I try to figure out where to even start, how to categorize her and us. “I fake dated her younger sister in high school.”

“The one who helped you learn how to read.”

“Yeah, but Em and I never really connected. We didn’t really know each other. Not until we worked on a fundraiser together almost two years ago now.”

“The one for Little Falls after the flood?”

“That’s the one,” I say. “She was helping to organize it, and even then, we hung out a bit. But the night of the concert, something just clicked .” I snap my fingers.

“We were standing on the side of the stage, and I made her laugh. Her dad had just died, and she was clearly struggling, but I got her to laugh. When I looked over at her and saw her smile, I just thought—that’s it.

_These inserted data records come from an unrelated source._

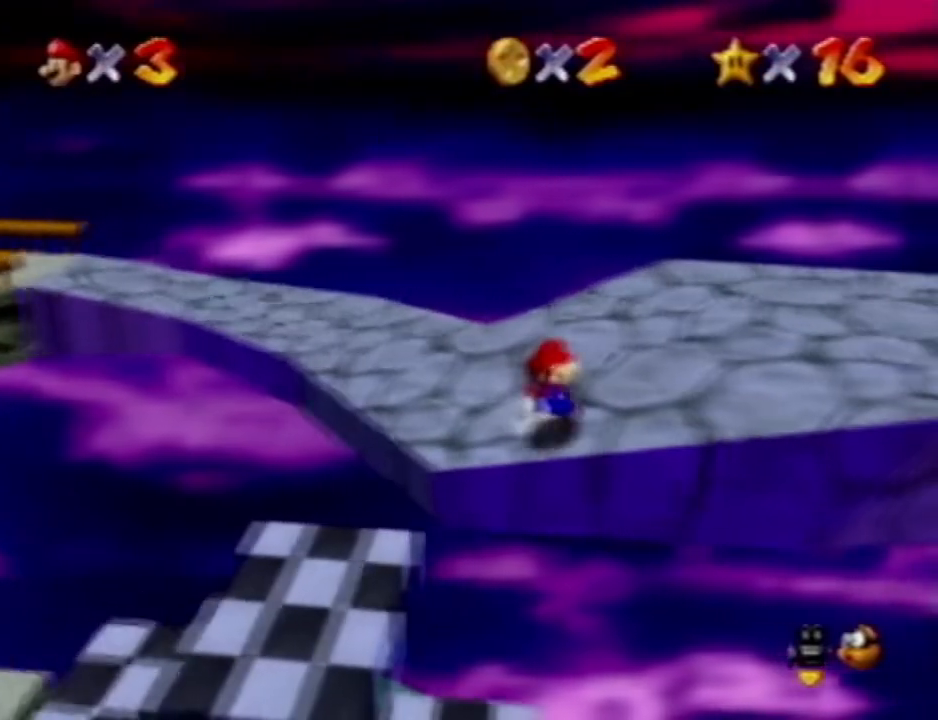
{"dt_ms": 500, "buttons": [], "left_stick": "right", "events": []}
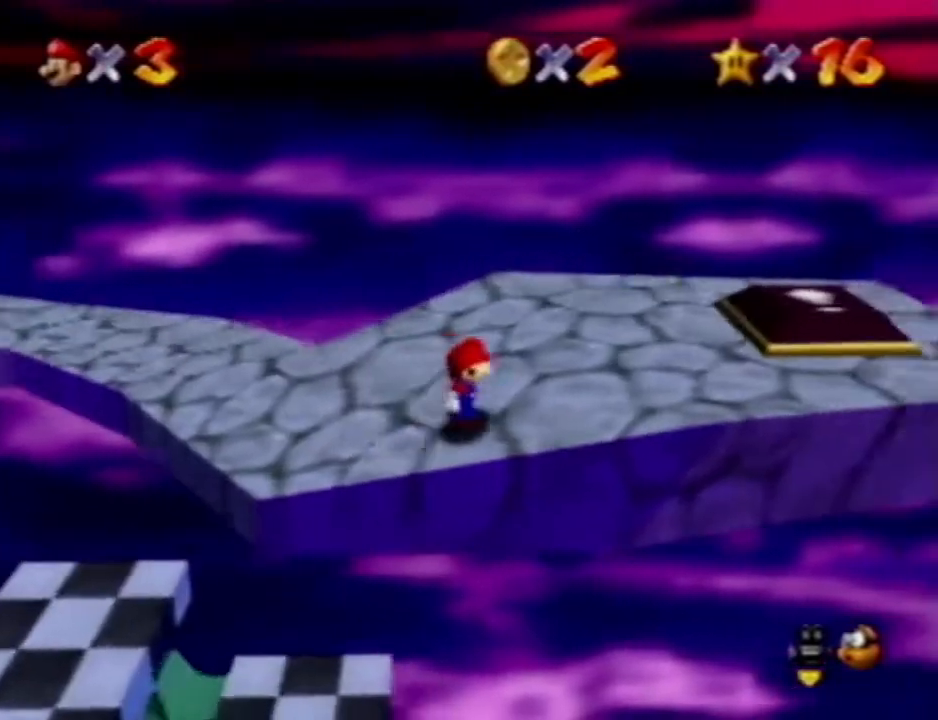
{"dt_ms": 500, "buttons": [], "left_stick": "right", "events": []}
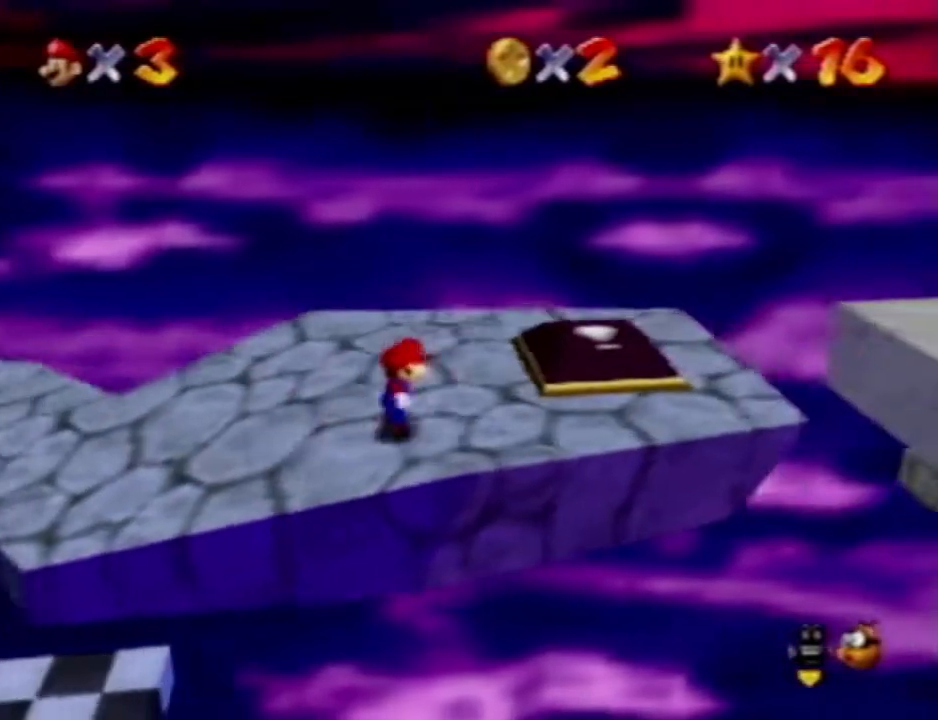
{"dt_ms": 500, "buttons": [], "left_stick": "right", "events": []}
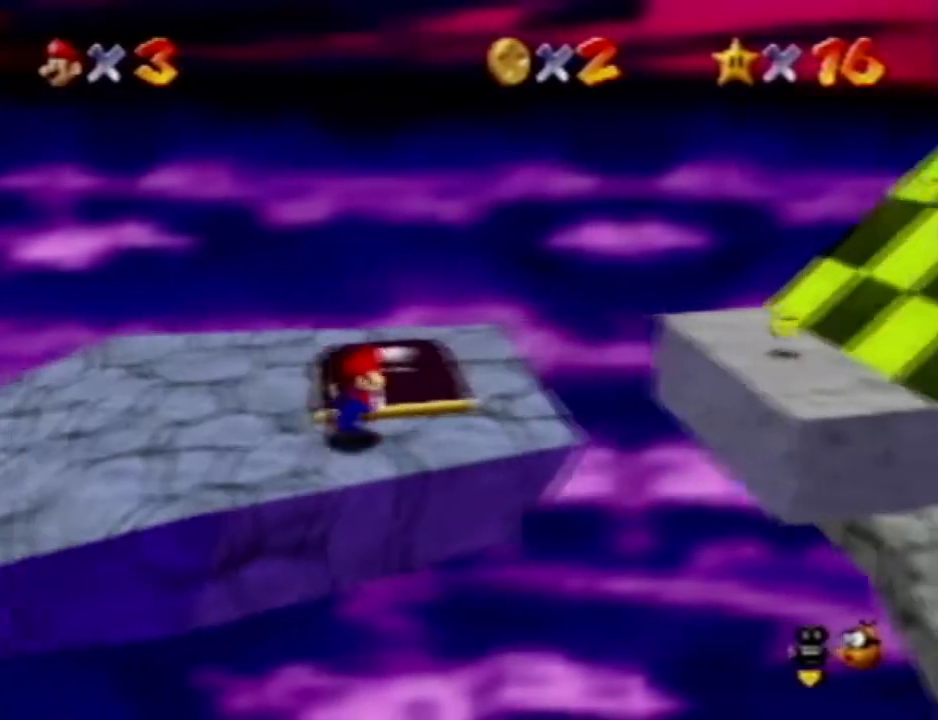
{"dt_ms": 500, "buttons": [], "left_stick": "right", "events": []}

” It’s the first time I’ve ever admitted to myself, let alone out loud, that the lightning strike happened in that moment.

But looking back on it, I never saw Em the same after that.

Sure, we were still friends, but she was the friend for me. The one I’d show up for no matter what time or where she needed me.

“Was that connection mutual?”

“I don’t know,” I say. “We hung out a lot. She called me when she needed something—something fixed, Amir looked after, picked up from a date.”

“Picked up from a date?”

“Yeah,” I say, realizing that might seem weirder than it was. “She was doing this dating experiment thing, but the guys all sucked.”

“And how’d that make you feel?”

“I was glad none of them held her interest.”

“Why?”

“You know,” I say with a little laugh, “I think it might have been because I was already half in love with her.”

“And what are some things you think you’ve done to express that love?”

I sit back in my chair, surprised by the question.

The obvious ones come easy. “I agreed to father her baby, and I did a bunch of tests so she wouldn’t have to worry about that baby.

” Then I think about it some more. “When she got Amir’s genetic tests back, I held her while she cried, and on the anniversary of her husband’s death, I went to the cemetery with her. ”

“If I told you that those would be things most people would consider as adding value to someone’s life—being that system of support—what would you say to that?”

I take a deep breath and then release it, really letting myself consider her words without getting defensive or looking for an alternate picture of things.

My fingers are gripping my knees hard. “I could see that.” My chin trembles, and I blink away tears.

“It’s just really important to me that I don’t make her life worse. ”

“I understand that,” Amber says, and her voice is gentle.

“Let’s explore that some more. Because, like we talked about before, how we frame our experiences makes a difference in how we respond to them, how we move forward from them.

Tell me about some of the other experiences you’ve had with Emily. ”

And so I do. I lay it all bare. Every joy and sorrow over the last two years, and I don’t sugarcoat what’s happened, but I also try not to downplay any of it either.

Maybe it’s possible that I can make Emily’s life easier in some ways and harder in others, and that eventually those two things do balance each other out.

That I don’t have to give the negative more value or weight, even if that’s what I’ve grown accustomed to doing.

The truth is, if I can find a path forward, one that takes me to her doorstep, I’ll put in the work to get there, carve the path from rock with my bare hands if I have to.

Because I know that if I step back through her door again, I have to be ready to handle it all. I can’t walk away a second time.